Since the beginning of 2018 I have been trying to solve various day-to-day problems in my job using simple deep learning models (see Deep Learning on Structured Data Part 1 and Part 2).
The problem I cut my teeth on — predicting time to relief (TTR) for Db2 support tickets — had the advantage of reasonably balanced labels. The input data broke down as follows:
- 0 label — TTR ≤ 1 day: 39%
- 1 label — TTR > 1 day: 61%
On a smaller data set (~ 180 k records) the accuracy topped out around 73%, with a confusion matrix that looked like this:

So, while the results were not impressive for a small dataset, at least the model was not guessing the same outcome all the time.
I ran into problems when I tried to apply the same approach to a problem with very unbalanced label values: predicting whether a Db2 support ticket would generate a Duty Manager (DM) call.
Clients call the Duty Manager when they have a ticket that needs additional attention. We have live Duty Managers on call around the clock every day of the year. When a DM call comes in, the Duty Manager quickly checks the state of the ticket with the team working on it and then calls the client back to review the plan for the ticket. DM calls are disruptive for clients and they generate additional work for my team. It would be great for everybody if we could predict that a DM call was coming for a ticket and take proactive steps (such as getting additional help for the analyst working on the ticket) so that there is no need for the DM call in the first place.
Only a small proportion of tickets generate Duty Manager calls, so the label values in the input data for the DM prediction project are skewed: over 98% have label = 0 (no DM call).
When we try to run the model on this input data, accuracy looks great:

However, the confusion matrix for the validation set tells a different story — the model is never correctly predicting a DM call on the validation set:

This is a showstopper problem — the value of the model is in accurately predicting DM calls. If the model never predicts DM calls correctly it is worthless.
Without a clear idea of what to call the problem I was facing, I did some naive searches and stumbled across 8 Tactics to Combat Imbalanced Classes in Your Machine Learning Dataset. As I read through this excellent article I felt a bit deflated — the remedies looked like a lot of work. At least my nemesis had a name: the Accuracy Paradox. Incidentally, I think this would make a cool byline for a movie from the Mission Impossible franchise.

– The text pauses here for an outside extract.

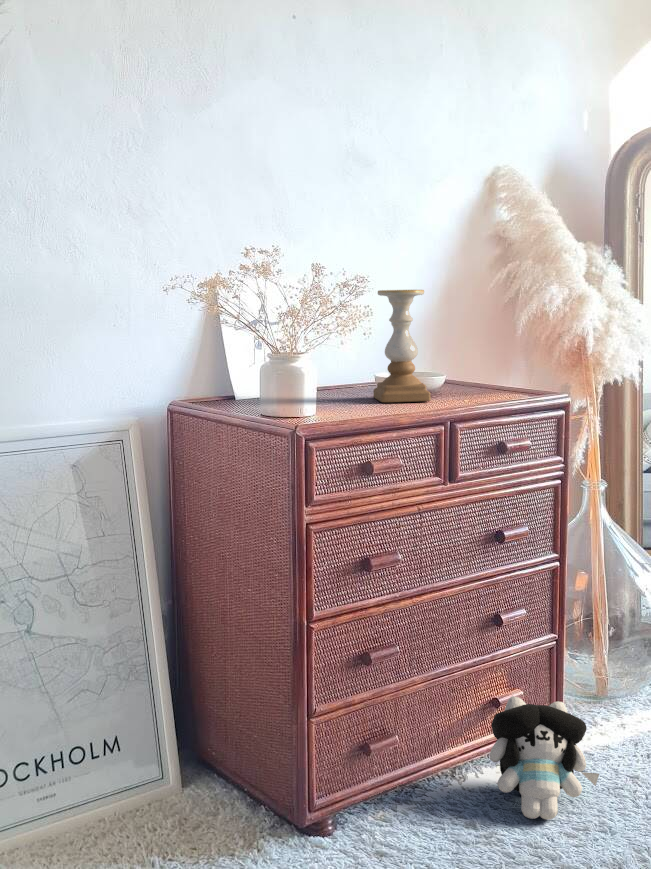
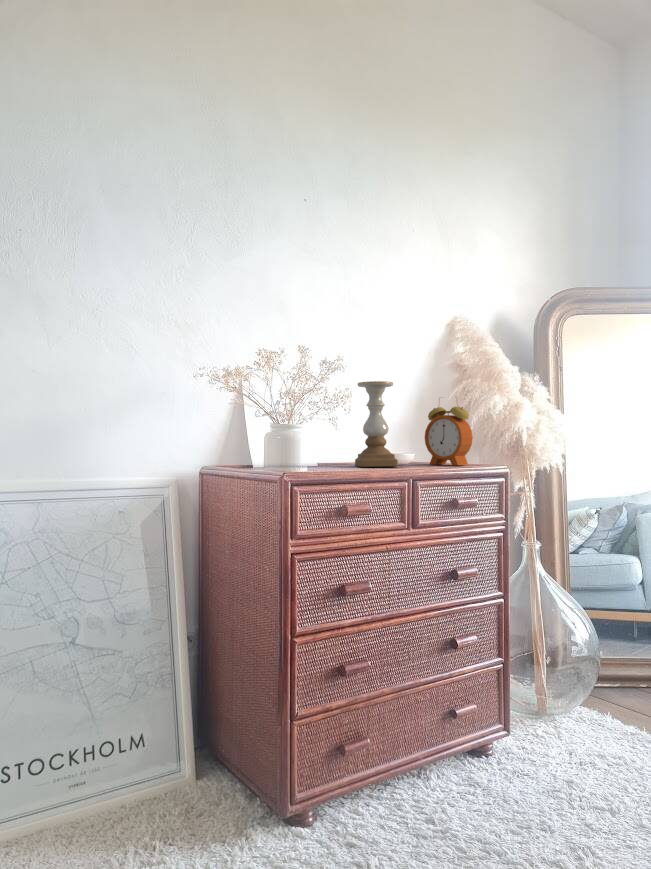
alarm clock: none [463,306,526,396] -> present [425,398,473,465]
plush toy: present [490,696,599,820] -> none [447,708,540,818]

Luckily, a bit more searching uncovered what I was looking for — a straightforward way to address the Accuracy Paradox in Keras.
First, define variables to express the relative skew in the label values:
zero_weight = 1.0
one_weight = 72.8
Next, update the compile statement to include the weighted_metrics option:
model.compile(loss="binary_crossentropy", optimizer=optimizer, metrics=["accuracy"], weighted_metrics=["accuracy"])
Finally, update the fit statement to include class_weight option with values for each label value:
modelfit = model.fit(X_train, dtrain.target, epochs=epochs, batch_size=BATCH_SIZE
, validation_data=(X_valid, dvalid.target),class_weight = {0 : zero_weight, 1: one_weight}, verbose=1)
Rerunning the model with these changes, we get a different accuracy picture:

And the confusion matrix for the validation set shows that the model is actually predicting DM calls correctly some of the time:

Still lots of work to do to get to adequate DM call prediction accuracy, but at least now I have a decent starting point and a fighting chance to get a model that will be useful.